A RATE cut next week has become “a little less likely” after inflation turned out to be higher than expected in July, Bangko Sentral ng Pilipinas (BSP) Governor Eli Remolona Jr. said on Tuesday.
Consumer price growth rose to 4.4 percent last month, breaching the BSP’s 2.0- to 4.0-percent target, due to higher energy, water and food prices. It also exceeded the 4.1 percent market consensus but fell within the central bank’s 4.1- to 4.8-percent estimate.
Remolona, who since late May had flagged a possible rate cut on August 15, told reporters that an easing was now “a little bit less likely since inflation is elevated.”
“It’s still worse than expected, but not that bad,” he added.
Inflation is still expected to moderate for the rest of the year and a disappointing second-quarter growth turnout on Thursday could cement a rate cut next week.
“If growth is unexpectedly weak,” Remolona said, and with “our projections of inflation and inflation expectations suggest lower inflation going forward … we can cut.”
Analysts expect gross domestic product (GDP) growth to have hit 6.0 percent, at the bottom end of the government’s 6.0- to 7.0-percent target for 2024 and accelerating from 5.7 percent in the first quarter.
Remolona also said the central bank was “always open” to an off-cycle cut.
ING Manila Bank Head of Research Robert Cornell, meanwhile, said the inflation result could push back “BSP aspirations to cut rates in August.”

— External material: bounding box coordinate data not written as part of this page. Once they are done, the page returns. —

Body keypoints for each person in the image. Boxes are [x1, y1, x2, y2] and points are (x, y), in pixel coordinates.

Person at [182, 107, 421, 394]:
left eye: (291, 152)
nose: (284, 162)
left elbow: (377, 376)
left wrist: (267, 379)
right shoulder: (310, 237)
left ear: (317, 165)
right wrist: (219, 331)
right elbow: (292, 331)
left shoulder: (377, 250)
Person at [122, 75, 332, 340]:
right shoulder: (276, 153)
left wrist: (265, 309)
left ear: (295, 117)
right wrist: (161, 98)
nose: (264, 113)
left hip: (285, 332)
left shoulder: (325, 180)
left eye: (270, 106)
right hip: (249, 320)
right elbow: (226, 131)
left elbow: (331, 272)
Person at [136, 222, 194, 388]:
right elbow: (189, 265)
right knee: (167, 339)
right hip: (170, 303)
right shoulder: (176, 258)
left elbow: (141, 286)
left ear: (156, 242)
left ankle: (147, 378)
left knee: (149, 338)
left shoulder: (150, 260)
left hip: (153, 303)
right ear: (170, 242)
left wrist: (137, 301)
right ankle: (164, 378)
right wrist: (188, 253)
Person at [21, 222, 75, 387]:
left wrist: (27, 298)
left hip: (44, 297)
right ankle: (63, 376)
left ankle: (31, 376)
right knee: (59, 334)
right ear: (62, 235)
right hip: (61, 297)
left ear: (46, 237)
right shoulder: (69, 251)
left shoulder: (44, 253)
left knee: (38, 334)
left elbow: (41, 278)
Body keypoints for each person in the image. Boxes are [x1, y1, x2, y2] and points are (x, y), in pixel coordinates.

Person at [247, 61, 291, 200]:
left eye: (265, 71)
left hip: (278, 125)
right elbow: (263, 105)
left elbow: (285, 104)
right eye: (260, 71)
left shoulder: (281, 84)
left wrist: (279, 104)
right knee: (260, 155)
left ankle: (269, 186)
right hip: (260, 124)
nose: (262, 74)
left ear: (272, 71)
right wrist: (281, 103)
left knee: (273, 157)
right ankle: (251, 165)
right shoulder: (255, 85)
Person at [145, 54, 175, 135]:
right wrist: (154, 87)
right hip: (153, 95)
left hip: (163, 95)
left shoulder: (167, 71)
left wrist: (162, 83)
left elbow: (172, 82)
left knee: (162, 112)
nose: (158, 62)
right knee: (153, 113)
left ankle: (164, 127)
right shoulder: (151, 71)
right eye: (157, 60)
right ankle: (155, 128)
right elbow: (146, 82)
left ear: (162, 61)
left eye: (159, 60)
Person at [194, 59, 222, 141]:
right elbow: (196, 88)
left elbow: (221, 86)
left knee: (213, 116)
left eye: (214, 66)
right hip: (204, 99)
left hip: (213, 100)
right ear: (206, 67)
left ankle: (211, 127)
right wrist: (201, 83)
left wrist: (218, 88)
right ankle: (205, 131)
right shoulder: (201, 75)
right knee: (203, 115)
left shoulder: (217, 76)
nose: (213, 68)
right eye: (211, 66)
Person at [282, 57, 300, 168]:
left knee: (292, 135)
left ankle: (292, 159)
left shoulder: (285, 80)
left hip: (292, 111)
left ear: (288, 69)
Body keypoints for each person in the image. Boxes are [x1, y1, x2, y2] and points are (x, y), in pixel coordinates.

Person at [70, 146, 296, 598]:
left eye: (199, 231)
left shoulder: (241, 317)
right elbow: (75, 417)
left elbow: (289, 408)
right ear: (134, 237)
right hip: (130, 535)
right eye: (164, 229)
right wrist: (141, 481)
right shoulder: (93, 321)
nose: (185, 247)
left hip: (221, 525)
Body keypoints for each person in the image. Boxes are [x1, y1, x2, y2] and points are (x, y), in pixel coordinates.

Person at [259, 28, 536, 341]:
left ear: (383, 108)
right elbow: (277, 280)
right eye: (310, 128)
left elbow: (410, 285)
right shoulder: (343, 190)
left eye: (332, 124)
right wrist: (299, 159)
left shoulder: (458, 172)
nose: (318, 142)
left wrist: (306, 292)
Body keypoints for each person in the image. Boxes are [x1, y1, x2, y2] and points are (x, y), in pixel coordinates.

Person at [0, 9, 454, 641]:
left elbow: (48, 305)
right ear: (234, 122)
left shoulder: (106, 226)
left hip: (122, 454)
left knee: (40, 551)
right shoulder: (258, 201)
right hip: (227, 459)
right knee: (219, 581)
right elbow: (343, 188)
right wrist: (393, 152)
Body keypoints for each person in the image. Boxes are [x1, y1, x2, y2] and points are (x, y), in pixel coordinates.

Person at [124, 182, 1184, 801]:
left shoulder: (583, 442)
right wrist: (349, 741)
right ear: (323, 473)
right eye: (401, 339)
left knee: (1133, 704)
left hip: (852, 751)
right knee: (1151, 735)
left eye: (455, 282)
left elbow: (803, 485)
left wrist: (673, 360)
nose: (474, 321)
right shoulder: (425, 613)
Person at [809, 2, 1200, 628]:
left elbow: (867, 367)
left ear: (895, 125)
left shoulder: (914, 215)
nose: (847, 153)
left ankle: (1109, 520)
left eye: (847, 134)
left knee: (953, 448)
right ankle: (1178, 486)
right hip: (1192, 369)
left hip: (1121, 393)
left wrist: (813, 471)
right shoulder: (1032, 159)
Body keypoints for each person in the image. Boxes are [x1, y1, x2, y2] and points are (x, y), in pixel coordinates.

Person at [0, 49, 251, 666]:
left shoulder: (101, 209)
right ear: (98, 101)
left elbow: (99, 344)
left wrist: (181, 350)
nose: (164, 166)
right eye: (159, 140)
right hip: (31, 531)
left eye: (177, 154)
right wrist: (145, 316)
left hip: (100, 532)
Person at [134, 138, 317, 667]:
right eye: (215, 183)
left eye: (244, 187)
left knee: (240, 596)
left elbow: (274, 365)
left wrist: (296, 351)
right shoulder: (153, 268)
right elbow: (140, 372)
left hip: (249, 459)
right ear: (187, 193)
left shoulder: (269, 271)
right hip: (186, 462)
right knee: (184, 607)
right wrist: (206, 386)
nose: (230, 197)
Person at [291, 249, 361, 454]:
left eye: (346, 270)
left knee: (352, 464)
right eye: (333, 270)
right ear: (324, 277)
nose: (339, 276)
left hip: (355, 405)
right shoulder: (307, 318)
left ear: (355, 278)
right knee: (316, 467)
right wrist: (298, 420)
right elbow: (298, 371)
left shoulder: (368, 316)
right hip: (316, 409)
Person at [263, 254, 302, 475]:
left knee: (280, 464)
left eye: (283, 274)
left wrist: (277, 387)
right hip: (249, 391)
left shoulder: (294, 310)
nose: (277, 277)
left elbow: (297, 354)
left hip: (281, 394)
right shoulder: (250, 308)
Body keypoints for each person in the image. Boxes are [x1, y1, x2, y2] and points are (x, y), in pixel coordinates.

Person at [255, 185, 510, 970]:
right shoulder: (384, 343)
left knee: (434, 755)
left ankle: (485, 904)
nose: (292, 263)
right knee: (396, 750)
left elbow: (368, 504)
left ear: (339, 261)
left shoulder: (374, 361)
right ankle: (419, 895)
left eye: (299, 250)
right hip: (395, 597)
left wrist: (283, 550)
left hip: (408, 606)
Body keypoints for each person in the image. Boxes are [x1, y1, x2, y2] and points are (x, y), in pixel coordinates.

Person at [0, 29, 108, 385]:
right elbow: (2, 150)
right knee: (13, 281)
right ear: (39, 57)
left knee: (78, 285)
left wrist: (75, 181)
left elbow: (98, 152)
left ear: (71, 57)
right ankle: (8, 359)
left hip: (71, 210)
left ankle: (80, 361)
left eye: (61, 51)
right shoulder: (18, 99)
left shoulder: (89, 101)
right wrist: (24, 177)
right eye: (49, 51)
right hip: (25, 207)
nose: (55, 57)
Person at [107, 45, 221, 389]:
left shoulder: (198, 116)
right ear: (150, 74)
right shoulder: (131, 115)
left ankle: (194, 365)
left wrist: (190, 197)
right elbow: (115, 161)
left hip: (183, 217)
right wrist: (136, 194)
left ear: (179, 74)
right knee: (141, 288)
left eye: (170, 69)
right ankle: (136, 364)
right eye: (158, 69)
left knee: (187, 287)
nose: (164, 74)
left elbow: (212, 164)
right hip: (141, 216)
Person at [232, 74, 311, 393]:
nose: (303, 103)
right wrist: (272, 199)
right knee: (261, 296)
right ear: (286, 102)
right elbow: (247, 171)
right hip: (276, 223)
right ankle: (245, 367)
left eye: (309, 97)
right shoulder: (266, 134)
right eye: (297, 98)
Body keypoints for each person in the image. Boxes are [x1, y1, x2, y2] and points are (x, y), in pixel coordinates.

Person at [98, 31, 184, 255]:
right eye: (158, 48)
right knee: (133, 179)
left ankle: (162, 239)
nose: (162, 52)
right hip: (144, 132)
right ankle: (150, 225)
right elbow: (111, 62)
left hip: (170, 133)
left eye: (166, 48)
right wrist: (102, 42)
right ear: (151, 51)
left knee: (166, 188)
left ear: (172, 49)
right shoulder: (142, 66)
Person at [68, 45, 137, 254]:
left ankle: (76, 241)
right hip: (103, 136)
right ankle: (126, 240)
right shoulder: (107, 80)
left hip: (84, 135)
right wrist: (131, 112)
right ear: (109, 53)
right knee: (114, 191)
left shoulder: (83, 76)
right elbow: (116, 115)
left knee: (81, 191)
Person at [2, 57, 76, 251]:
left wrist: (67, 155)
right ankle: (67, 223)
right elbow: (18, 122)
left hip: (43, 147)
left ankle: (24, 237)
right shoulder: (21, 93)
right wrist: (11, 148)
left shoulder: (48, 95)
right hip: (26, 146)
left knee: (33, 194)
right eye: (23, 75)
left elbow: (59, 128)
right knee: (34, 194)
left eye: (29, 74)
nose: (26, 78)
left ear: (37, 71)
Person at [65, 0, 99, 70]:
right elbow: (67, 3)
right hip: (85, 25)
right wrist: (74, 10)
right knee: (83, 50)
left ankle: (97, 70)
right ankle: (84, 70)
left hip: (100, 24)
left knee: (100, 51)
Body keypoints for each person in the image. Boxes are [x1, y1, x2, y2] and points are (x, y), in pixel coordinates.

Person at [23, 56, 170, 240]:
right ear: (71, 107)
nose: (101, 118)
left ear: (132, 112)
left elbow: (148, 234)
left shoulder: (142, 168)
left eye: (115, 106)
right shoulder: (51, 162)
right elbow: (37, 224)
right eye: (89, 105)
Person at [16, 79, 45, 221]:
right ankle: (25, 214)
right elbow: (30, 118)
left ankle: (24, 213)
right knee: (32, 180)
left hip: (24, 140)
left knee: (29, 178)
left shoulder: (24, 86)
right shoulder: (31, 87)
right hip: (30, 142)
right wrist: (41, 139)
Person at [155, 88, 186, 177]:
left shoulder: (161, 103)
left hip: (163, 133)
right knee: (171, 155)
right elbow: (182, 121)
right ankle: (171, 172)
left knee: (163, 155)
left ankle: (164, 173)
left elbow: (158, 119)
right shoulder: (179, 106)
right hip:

“But with the peso gaining some support as the US dollar weakens in the current market volatility, an August cut remains a possibility,” he added.
The peso, which fell to the P58:$1 level in May after Remolona first raised the possibility of an August easing, closed at its strongest in over two months on Monday in P57:$1 territory.
For Pantheon Macroeconomics economist Miguel Chanco, an “August rate cut is now off the table.”
“We still think that 75bp (basis points) worth of cuts is doable by yearend, especially if we’re right about the Fed’s potentially much larger cuts in the fourth quarter, following an initial 25-bp cut in September,” he added.
Chanco now expects a 25 basis point cut on October 17, to be followed by 50 basis points on December 19.
“To be sure, if we’re right about a likely huge miss in Thursday’s Q2 GDP report, then an August cut could come swiftly back into the discussion,” he qualified.
Security Bank Corp. chief economist Robert Dan Roces, for his part, said that Monday’s global stock market rout could provide additional room for the BSP to ease policy.
Second quarter growth will have to be factored in, he added, and the peso’s movements will be a “key consideration.”
“Given this backdrop, the BSP’s August meeting is likely to be a close call between maintaining the current policy rate and implementing a 25-basis point cut,” Roces said.
“Ultimately, the central bank will seek to carefully balance the risks of inflation persistence against the need to support economic growth.”